The creation of a consistent site structure will enable Independence Blue Cross to make full and effective use of enterprise search, according to Barnowsky. “We’ll utilize enterprise search capabilities in SharePoint Server in entirely new ways,” he says. “For example, we’re looking at using enterprise search as an application in itself, to enable in a secure fashion member services or other company associates to obtain comprehensive information about a member—what program the member is on, which group he or she belongs to, how many claims the member has filed, what contract and booklet information is related to the member—just by doing a search. It will make us far more effective in servicing our members and may assist in new service areas such as our consumerism initiatives.”

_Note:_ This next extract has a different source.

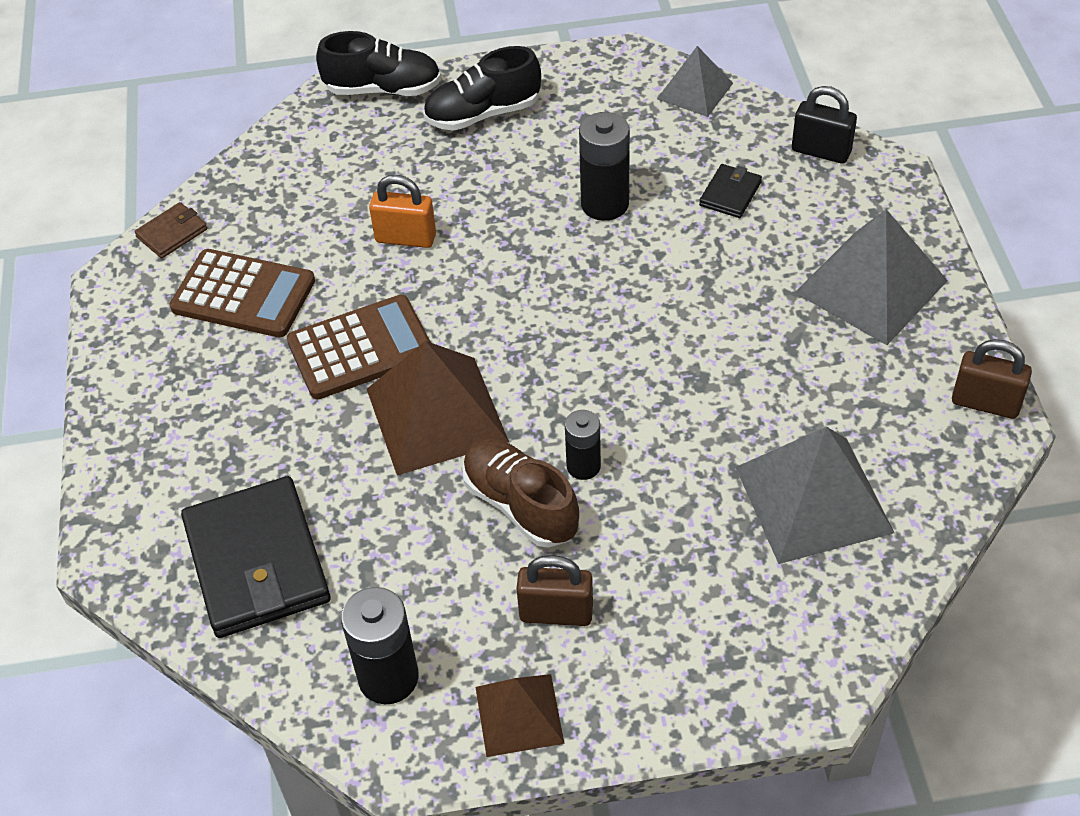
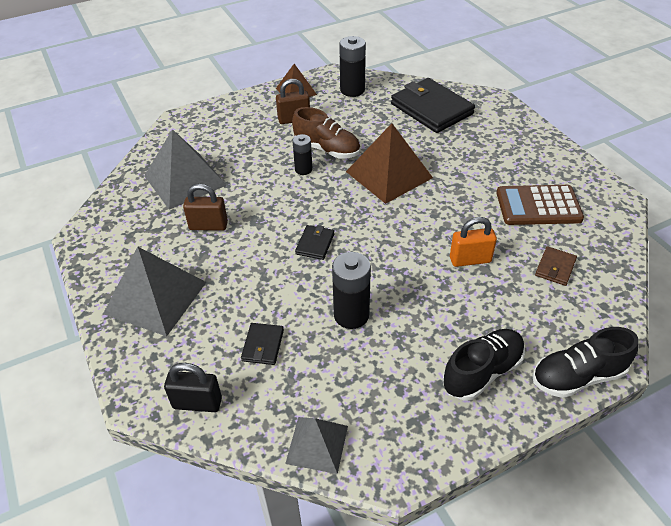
camera: 160 degrees right, 5 degrees down
brown wallet [134,202,207,259] -> brown wallet moved to [535,246,577,286]
brown calculator [287,295,431,399] -> none
brown padlock [952,339,1032,419] -> brown padlock moved to [183,184,228,231]
none -> black wallet [295,225,334,260]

The COE is driving other innovations with Office SharePoint Server 2007, according to Barnowsky. The company has partnered with a local Microsoft Gold Certified Partner, RJB Technical Consulting, to assist the COE in achieving in-depth SharePoint Server 2007 expertise quickly. This partnership has been instrumental in helping the company’s Strategic Initiatives Group to use the software’s workflow technology to automate the cost-benefit analysis of proposed initiatives. The COE is using both external and internal expertise to help the company to reduce costs and boost efficiency by moving off Lotus Notes, redesigning its intranet Web sites, and reducing redundant tool sets. Finally, the COE is helping to ensure more robust security for collaboration sites by providing best practices for security and governance.

This case study is for informational purposes only. MICROSOFT MAKES NO WARRANTIES, EXPRESS OR IMPLIED, IN THIS SUMMARY.